Friday, January 15, 2010

Column: Risky Business: Deputy Minister or Bust

I cannot even recall the number of times I have been told that what I am doing on this blog, via twitter and other social media is incredibly "risky". I get the impression that many people assume that my risk tolerance is higher than the average public servant, and perhaps they are right. However if I am indeed more tolerant of risk, I would argue that it is because the way in which I frame risk is markedly different than how it is typically framed in the bureaucracy.

In the interview I linked to last week, the Clerk of the Privy Council, Wayne Wouters, expressed his concerns about risk aversion:

The concern I have is that we’ve become risk averse. One root cause has been some high profile management failures, including the so-called HRDC “billion dollar boondoggle” and the Sponsorship Scandal. Many think we overshot the mark with the multiple rules and processes that we put in place in response to these events, and that these have led to risk aversion and people not wanting to make a mistake. The result has been a step back from principles-based management to rules-based management.

As the Clerk explains, the concept of “risk” has become deeply connected with the concept of “action” and the “fear of making a mistake” has hamstrung our efforts at innovation. Furthermore, I think his points about principles-based management make good sense. We need to better frame our understanding of risk based on the circumstances within which we find ourselves. If we did so, we may find that inaction can actually be the highest-risk option and that mistakes are often made by those who do nothing when facing a tough decision.

To be honest I don't really understand the normative correlation between action and risk in the public service, it doesn't auger well with me. I'm sure it has something to do with hyper-connectivity, instant communication, unforgiving digitization and our learned fear of dissection at the hands of the media (the famed Globe and Mail test).

To that end, I think we have created a cultural safe haven for poor decision-making at all levels. A metaphorical space where public servants of every type can throw up their hands in resignation, claiming they didn't do it, like children standing over a broken cookie jar in the kitchen attempting to absolve themselves of their responsibilities. After all they didn't act, they didn't try to catch the jar as it fell to the ground, so how can they be responsible? In a very real sense, I consider this blog as one of many efforts to battle willful inaction, and perhaps that is why I view the risk associated with it in a very different way.

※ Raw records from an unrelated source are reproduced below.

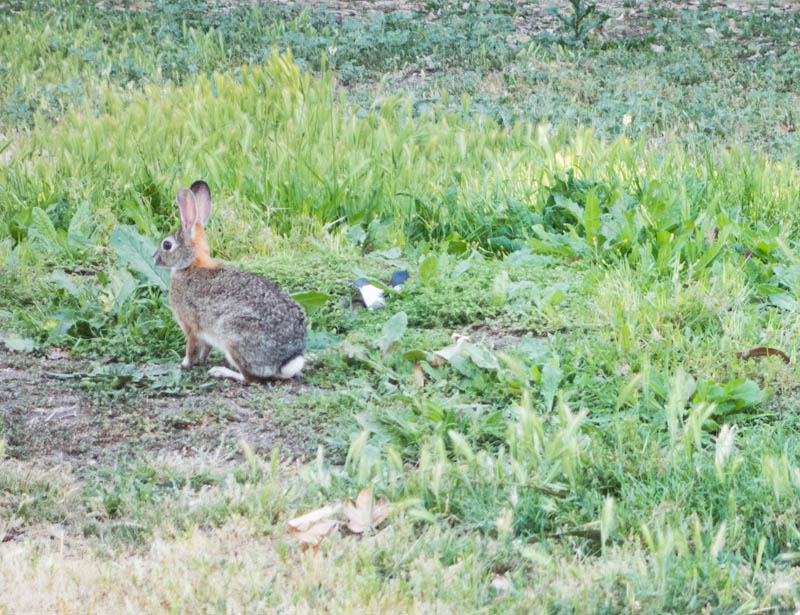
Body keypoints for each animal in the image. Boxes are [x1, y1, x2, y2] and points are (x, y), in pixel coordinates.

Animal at [153, 180, 306, 382]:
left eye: (167, 245)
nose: (154, 259)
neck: (191, 264)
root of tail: (285, 360)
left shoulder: (192, 326)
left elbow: (191, 348)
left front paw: (184, 364)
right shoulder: (205, 334)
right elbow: (204, 349)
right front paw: (199, 361)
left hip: (231, 334)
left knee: (250, 378)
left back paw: (220, 371)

When it comes to my online activities – including this blog – the biggest risk I see is failing to soldier on. This blog keeps me engaged, provides me with an opportunity to think creatively, and serves as a searchable information repository (for more on the benefits of blogging, please read this excellent post). The fact that it is public means that, through a combination of serendipity and the web, others who share my interests can benefit from it in similar ways. Thus I think that its value proposition is high and outweighs any associated risks involved with the initiative. I consider my approach a deliberate move away from risk aversion and towards risk awareness, something that the Clerk also touched on in the aforementioned interview:

To counter the risk aversion that has taken root in some ways, we need to discuss how to reinvigorate the public service work environment and build trust. This by extension will lead to a public service that is risk aware but not risk adverse. Our objective is not to get rid of all the rules, but to build good risk management practices, where you can allow people more flexibility. We want to develop good practices in risk taking and innovation, and see progress.

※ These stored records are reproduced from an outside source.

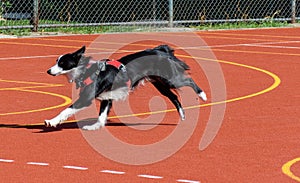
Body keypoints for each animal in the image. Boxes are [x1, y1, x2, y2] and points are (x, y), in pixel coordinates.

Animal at [45, 44, 207, 130]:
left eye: (62, 63)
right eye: (56, 61)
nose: (48, 71)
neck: (86, 70)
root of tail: (160, 50)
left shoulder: (86, 98)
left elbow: (66, 110)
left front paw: (51, 121)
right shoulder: (107, 98)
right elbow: (101, 116)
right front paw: (95, 127)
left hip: (171, 79)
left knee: (189, 80)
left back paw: (202, 95)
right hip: (160, 83)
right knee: (174, 97)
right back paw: (182, 115)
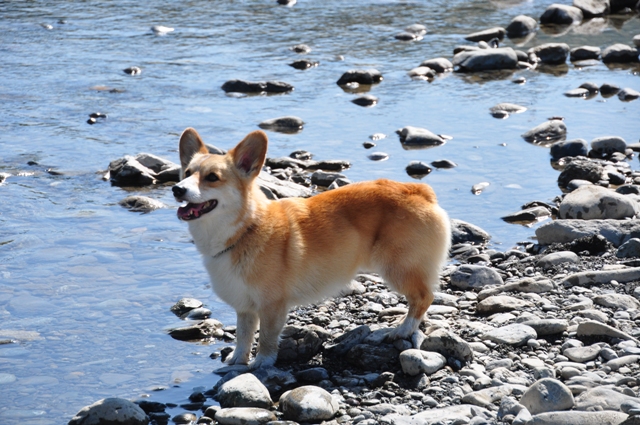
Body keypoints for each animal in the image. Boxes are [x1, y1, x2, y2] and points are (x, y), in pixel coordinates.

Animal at [171, 128, 450, 368]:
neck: (244, 230)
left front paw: (261, 364)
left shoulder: (272, 306)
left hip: (398, 268)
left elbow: (267, 338)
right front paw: (237, 362)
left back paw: (402, 329)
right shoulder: (246, 307)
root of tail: (419, 190)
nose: (177, 189)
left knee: (423, 298)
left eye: (212, 178)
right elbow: (243, 336)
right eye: (187, 173)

Being risk aware also means that I see and understand the risks associated with my online activities in a more traditional sense. With some exceptions, those who have openly blogged about the need for change have done so at a price. Doug's blog is now defunct, Etienne hadn't posted anything in months and his most recent entry seems, at least to me, to signal his retreat from the larger fray. Both of these public servants are highly intelligent and have undoubtedly acted in what they believe to be the best interests of the Crown and Canadians. Yet make no mistakes, both are casualties of an environment that tends to eat its innovators while they are young when it should be trusting them.

According to the Clerk:

Trust is a critical value. Trust in her staff is what allowed Deputy Minister Cassie Doyle at Natural Resources Canada to create one of the first wikis in government and to maximize the use of web 2.0 tools. Trust is the antidote to risk aversion and fear of mistakes. And clearly, trust needs to be there in the relationship between Ministers and their Departments. Public servants need to trust that they can speak truth to power.

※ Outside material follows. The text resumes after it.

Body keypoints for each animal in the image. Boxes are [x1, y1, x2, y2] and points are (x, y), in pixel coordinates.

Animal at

I have always been a proponent of trust, and I am quick to trust others. Many people have pointed to this as one of my biggest weaknesses. But I truly believe in the public service as a gift economy. It is the reason I trust others and agree to help them. That, in turn, is the reason they trust and help me. This approach undoubtedly exposes me to risk at the hands of those who would take advantage, but I understand and am willing to bear that risk. Such is the burden of someone who wants to help build trust across the larger community.

In my experience, the first to move are always the most vulnerable, but those who make it through are also those who are looked to for leadership once on the other side because they have shown that they can be proactive where others have shown that they are reactive. I cannot say for certain what will happen or how I will fare in my endeavours, but while in Vancouver I asked my friend David Eaves for his thoughts on what I was doing and how it all would end, to which he simply replied: “Deputy Minister or bust”.